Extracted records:
------------------------------------------------------------

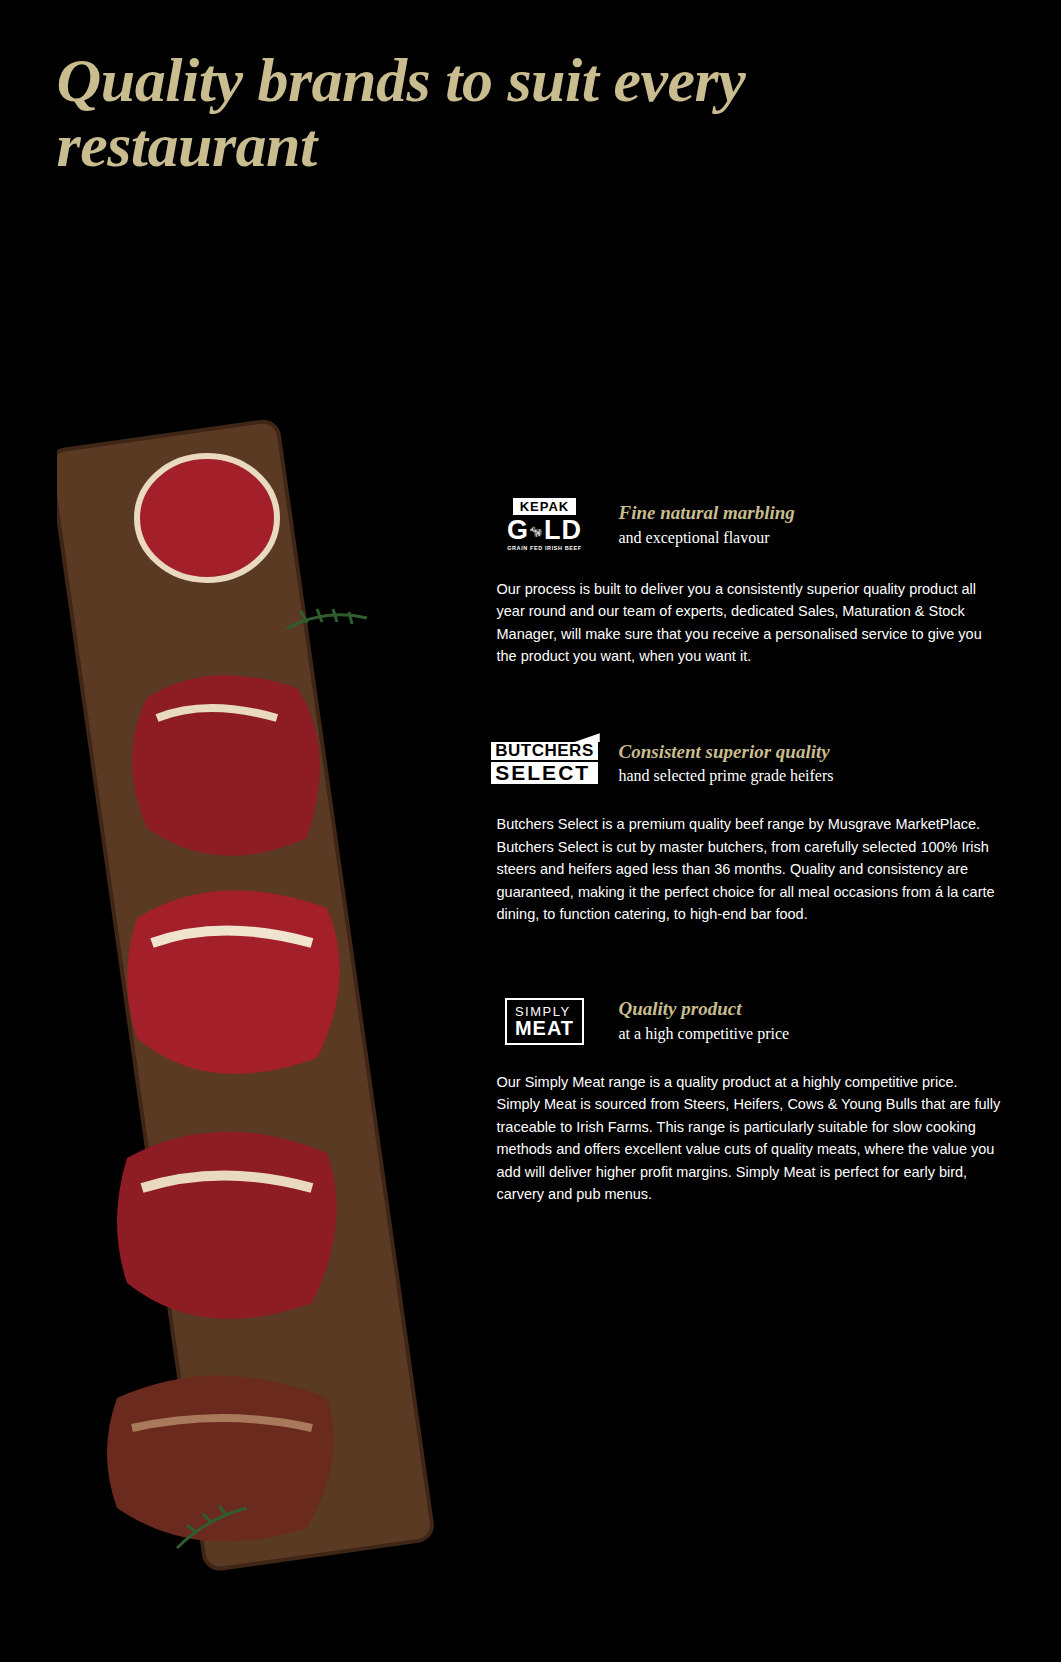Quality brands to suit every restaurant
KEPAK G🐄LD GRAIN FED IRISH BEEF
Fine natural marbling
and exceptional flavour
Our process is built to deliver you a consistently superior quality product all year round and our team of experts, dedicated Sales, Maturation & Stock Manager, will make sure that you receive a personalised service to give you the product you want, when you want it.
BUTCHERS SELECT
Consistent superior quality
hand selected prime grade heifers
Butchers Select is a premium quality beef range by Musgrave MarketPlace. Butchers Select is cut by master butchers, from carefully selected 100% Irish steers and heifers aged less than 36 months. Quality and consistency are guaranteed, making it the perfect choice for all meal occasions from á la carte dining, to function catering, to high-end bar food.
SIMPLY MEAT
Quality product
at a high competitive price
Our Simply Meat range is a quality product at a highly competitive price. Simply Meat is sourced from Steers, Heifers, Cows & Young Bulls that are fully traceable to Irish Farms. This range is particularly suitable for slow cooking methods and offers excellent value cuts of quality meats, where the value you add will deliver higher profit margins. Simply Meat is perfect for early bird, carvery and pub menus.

------------------------------------------------------------

TASK DESCRIPTION:
Write out, word for word, the line containing "Consistent superior quality" and every line after it to the end of the data above.

SOLVED EXERCISE:
Consistent superior quality
hand selected prime grade heifers
Butchers Select is a premium quality beef range by Musgrave MarketPlace. Butchers Select is cut by master butchers, from carefully selected 100% Irish steers and heifers aged less than 36 months. Quality and consistency are guaranteed, making it the perfect choice for all meal occasions from á la carte dining, to function catering, to high-end bar food.
SIMPLY MEAT
Quality product
at a high competitive price
Our Simply Meat range is a quality product at a highly competitive price. Simply Meat is sourced from Steers, Heifers, Cows & Young Bulls that are fully traceable to Irish Farms. This range is particularly suitable for slow cooking methods and offers excellent value cuts of quality meats, where the value you add will deliver higher profit margins. Simply Meat is perfect for early bird, carvery and pub menus.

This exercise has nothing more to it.